Atomic Functions Performance

Does anyone have any solid information on performance of atomic functions? I’ve looked all around, and the only thing I can find is ‘it’s slow’. Just how slow is that? In particular, how do atomic functions perform when trying to write to contested versus non-contested memory locations?

Basically, I want to know if they are suitable for building a spin lock, in this case, for scattering points into a large texture. The texture is expected to be on the order of 1kx1k elements, with writes done more or less randomly, so the lock would only block occasionally.

The code would look like this:

while (atomicExch(&lock, 1)!=0) //spin until we get a lock
//write stuff
lock = 0; //unlock

lock is an integer stored per element, so this is a fine grained lock.

Even ignoring all contention issues, atomic ops are slow if you access them uncoalesced: just as slow as normal uncoalesced reads/writes. Since atomic ops are usually used when accessing values somewhat randomly, this tends to always be the case and hence the over-generalization of “slow”.

As far as contention goes: what would be a small amount of contention in a 4-thread CPU algorithm can take the 10,000+ concurrently running threads on the GPU and slow them to a screeching halt. How much contention is too much? I have no idea. With your app, it doesn’t sound like there is too much but only benchmarks will tell.

A good benchmark for contentions is the CUDA SDK’s Histogram256 project.

If the input data is random, output writes are distributed over the output vector and performance is OK.

But if you modify the demo so that all input values are the same, then processing time explodes.

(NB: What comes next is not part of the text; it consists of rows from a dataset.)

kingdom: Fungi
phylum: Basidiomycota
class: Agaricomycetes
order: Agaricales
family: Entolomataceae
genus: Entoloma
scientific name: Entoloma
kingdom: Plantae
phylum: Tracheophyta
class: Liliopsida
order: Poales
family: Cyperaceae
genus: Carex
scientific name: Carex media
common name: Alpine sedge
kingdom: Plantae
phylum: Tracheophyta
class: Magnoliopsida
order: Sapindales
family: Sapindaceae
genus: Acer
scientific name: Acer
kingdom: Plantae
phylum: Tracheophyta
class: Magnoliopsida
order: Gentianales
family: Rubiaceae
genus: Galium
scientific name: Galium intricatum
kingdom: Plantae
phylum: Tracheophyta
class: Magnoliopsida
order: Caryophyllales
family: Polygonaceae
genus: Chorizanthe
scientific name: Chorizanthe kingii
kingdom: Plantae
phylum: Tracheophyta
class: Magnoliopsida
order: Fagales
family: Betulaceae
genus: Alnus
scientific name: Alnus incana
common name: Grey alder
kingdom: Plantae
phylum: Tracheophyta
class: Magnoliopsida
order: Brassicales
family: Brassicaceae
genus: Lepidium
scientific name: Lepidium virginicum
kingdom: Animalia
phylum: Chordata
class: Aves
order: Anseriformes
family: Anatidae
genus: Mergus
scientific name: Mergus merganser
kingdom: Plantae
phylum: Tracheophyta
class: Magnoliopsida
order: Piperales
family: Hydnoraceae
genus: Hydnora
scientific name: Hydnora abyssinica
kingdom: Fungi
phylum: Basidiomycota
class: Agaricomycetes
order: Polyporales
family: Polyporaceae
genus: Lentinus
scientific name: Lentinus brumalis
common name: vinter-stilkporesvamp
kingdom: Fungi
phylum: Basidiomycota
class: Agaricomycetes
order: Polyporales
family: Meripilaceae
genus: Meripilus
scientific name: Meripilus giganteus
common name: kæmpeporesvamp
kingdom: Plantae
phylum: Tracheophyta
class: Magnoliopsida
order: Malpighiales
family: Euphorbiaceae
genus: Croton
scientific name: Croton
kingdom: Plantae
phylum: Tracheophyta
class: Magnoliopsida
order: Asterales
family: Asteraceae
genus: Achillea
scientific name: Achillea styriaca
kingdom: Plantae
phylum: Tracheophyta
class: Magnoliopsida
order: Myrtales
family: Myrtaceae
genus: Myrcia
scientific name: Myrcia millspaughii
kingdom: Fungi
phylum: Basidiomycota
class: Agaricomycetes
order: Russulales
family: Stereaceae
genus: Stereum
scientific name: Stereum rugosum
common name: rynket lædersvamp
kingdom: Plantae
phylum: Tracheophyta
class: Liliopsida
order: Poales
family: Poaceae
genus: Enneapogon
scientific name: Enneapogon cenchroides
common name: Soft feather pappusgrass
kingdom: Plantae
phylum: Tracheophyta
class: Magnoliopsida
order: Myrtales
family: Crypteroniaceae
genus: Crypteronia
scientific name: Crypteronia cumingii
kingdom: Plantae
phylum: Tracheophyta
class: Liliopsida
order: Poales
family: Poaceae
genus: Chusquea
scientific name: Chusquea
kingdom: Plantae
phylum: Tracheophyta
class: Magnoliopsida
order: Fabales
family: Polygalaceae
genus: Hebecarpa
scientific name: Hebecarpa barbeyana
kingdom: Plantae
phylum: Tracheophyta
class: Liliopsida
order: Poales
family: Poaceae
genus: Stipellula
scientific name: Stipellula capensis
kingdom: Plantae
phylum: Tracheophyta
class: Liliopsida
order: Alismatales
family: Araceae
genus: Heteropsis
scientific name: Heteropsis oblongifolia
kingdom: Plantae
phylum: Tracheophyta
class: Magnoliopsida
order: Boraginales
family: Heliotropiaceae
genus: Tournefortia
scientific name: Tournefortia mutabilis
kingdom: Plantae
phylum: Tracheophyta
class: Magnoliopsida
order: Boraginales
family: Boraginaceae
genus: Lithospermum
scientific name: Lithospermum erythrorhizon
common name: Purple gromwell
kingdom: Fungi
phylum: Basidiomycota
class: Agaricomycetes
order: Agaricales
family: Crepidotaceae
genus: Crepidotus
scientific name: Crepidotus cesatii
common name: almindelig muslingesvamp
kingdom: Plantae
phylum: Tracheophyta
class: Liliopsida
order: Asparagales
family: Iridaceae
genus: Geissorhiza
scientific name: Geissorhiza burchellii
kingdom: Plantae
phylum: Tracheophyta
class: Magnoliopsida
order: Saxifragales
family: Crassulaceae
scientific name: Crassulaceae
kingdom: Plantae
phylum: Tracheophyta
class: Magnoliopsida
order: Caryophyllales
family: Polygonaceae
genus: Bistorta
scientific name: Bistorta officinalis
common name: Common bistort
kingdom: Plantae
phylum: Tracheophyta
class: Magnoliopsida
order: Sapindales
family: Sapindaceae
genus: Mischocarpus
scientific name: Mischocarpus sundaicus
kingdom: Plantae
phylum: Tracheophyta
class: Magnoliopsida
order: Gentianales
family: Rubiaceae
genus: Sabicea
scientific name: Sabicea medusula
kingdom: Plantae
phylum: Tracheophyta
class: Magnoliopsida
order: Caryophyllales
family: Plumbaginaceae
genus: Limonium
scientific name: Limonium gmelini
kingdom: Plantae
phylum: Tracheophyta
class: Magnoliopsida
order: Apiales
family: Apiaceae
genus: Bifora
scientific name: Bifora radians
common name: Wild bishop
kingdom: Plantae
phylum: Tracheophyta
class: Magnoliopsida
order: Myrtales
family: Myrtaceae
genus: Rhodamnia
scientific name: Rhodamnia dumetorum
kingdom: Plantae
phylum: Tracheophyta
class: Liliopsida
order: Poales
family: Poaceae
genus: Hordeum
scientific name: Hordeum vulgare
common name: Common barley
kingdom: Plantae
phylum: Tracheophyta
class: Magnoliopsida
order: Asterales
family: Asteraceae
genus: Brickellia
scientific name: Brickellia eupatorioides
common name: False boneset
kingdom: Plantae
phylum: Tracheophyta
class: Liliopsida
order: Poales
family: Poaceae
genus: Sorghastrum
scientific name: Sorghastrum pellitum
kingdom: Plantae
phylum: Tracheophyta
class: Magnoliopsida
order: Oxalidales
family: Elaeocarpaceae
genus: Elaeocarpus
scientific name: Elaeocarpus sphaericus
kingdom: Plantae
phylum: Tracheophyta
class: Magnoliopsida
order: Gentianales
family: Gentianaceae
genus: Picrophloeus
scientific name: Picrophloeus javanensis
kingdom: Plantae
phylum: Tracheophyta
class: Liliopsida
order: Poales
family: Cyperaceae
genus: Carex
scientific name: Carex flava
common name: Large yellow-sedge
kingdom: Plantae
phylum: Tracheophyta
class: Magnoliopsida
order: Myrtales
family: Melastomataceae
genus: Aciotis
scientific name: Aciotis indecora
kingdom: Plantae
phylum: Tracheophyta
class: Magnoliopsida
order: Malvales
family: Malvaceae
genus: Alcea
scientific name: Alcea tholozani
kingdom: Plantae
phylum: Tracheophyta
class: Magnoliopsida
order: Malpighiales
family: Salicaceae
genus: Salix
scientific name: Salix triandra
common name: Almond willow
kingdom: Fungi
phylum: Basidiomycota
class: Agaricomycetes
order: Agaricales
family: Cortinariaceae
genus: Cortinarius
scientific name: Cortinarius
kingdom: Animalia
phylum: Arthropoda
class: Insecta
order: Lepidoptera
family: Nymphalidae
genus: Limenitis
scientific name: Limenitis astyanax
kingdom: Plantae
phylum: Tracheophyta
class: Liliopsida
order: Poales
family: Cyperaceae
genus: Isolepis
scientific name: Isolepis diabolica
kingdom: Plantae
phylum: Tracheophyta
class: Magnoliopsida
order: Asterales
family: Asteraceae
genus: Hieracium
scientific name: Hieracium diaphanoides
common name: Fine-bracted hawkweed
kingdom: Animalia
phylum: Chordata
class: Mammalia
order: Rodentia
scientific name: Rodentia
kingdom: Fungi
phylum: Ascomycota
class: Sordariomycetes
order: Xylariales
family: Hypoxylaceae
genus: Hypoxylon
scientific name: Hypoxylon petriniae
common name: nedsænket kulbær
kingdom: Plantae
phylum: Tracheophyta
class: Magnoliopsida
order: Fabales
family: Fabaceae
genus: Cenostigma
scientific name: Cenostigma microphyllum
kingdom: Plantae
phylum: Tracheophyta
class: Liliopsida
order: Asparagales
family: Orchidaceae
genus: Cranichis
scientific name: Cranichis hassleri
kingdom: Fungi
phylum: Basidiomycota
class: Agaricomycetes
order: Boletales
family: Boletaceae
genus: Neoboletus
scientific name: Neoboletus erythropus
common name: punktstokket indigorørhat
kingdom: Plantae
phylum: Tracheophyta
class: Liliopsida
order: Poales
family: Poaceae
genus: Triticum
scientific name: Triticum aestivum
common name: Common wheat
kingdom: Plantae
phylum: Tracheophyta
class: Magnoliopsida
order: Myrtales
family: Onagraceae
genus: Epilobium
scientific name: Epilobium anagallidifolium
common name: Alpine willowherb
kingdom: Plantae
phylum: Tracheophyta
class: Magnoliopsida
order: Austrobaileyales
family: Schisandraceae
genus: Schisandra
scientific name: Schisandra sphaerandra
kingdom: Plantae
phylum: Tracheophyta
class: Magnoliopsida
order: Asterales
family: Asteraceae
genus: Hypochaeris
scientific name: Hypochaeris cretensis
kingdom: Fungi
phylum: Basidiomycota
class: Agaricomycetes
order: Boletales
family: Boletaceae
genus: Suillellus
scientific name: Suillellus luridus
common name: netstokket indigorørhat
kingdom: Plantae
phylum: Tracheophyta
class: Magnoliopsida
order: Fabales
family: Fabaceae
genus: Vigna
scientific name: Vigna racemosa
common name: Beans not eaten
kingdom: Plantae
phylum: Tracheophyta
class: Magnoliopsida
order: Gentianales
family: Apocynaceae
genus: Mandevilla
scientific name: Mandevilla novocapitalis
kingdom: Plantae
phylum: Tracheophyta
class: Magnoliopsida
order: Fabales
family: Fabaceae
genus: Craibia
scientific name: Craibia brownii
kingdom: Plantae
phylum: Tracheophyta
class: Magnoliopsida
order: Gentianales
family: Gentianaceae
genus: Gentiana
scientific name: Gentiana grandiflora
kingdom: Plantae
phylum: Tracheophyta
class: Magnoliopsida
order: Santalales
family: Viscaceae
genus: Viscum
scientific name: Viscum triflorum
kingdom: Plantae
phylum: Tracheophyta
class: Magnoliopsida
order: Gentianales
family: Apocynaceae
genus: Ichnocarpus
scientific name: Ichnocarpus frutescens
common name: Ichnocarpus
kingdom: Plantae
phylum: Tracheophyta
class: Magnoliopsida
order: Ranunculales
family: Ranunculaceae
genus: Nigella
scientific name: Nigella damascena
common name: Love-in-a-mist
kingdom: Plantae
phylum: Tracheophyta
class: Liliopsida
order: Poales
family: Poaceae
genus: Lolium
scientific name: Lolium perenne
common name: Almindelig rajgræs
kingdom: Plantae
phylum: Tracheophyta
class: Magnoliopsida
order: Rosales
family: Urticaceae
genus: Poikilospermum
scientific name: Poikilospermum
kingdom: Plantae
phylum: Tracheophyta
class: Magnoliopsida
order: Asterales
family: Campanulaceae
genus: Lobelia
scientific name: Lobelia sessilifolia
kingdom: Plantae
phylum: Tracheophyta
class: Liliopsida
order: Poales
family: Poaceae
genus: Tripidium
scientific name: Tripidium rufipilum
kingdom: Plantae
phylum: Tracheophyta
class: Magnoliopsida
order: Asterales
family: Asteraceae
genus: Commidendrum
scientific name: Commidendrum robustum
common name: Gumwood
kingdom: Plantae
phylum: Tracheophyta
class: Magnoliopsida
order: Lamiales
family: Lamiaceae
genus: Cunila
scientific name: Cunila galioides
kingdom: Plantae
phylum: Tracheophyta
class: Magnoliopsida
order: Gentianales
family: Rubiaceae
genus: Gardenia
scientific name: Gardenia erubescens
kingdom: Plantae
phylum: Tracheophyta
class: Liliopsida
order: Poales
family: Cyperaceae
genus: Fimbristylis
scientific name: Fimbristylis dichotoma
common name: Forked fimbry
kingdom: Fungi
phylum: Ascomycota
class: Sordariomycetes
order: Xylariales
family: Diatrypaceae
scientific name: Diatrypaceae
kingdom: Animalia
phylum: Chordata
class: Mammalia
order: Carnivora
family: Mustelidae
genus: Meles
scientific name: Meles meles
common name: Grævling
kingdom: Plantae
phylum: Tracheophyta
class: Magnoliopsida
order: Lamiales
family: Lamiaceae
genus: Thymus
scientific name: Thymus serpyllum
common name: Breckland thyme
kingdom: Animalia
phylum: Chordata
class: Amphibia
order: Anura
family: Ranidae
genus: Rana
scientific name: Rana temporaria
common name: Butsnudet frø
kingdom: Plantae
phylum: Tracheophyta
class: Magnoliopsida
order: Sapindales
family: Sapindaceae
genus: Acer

It’s crashed my computer on several occasions :argh:

The demo tests the different atomics capabilities (1.0, 1.1, 1.2) so it might be a good starting point for evaluation.

I ran a test on this a couple of days ago, for an uncontested access. Comparing

__global__ void SimpleAdd( int *A, const int n ) {

  int i = threadIdx.x + (blockDim.x*blockIdx.x);

  if( i < n ) {

    A[i] = A[i] + 1;

  }

}

and

__global__ void AddAtomic( int *A, const int n ) {

  int i = threadIdx.x + (blockDim.x*blockIdx.x);

 if( i < n ) {

    atomicAdd( &(A[i]), 1 );

  }

}

I found that for 8M elements, the first kernel ran in 1.2ms, the second in 6.15ms (averaged over 128 launches). So it looks to be at least 4x slower. This is on a GeForce 9800 GX2.

4x slower than coalesced accesses–this is an important distinction. Most times you’d want to use an atomic op, I think, would be for completely random accesses.

Also, don’t try to implement a lock. I know, it’s tempting, it would make things simple, etc. You’ll either deadlock the card or tie the underlying implementation to the card so thoroughly that you’ll get zero perf benefit from future cards unless you rearrange your grids/blocks. (Maybe you could do this with templates? Regardless, you probably can’t have enough threads in flight to effectively hide memory latency if you try to make a lock.)

Fair point… although for the application I was looking at (see my thread on gridding) I was having trouble with bunches of coalesceable operations.

Thanks for the responses!

I can’t think of any realistic way to coalesce the point outputs - in fact, each iteration I will be swizzling the points to ensure that they end up in different warps (it’s an IFS algorithm, so if every point in a group were to take the same set of iteration functions, they’d degenerate toward a single point). However, the actual memory scattering should hopefully be masked by the sizable amount of computation involved for each iteration.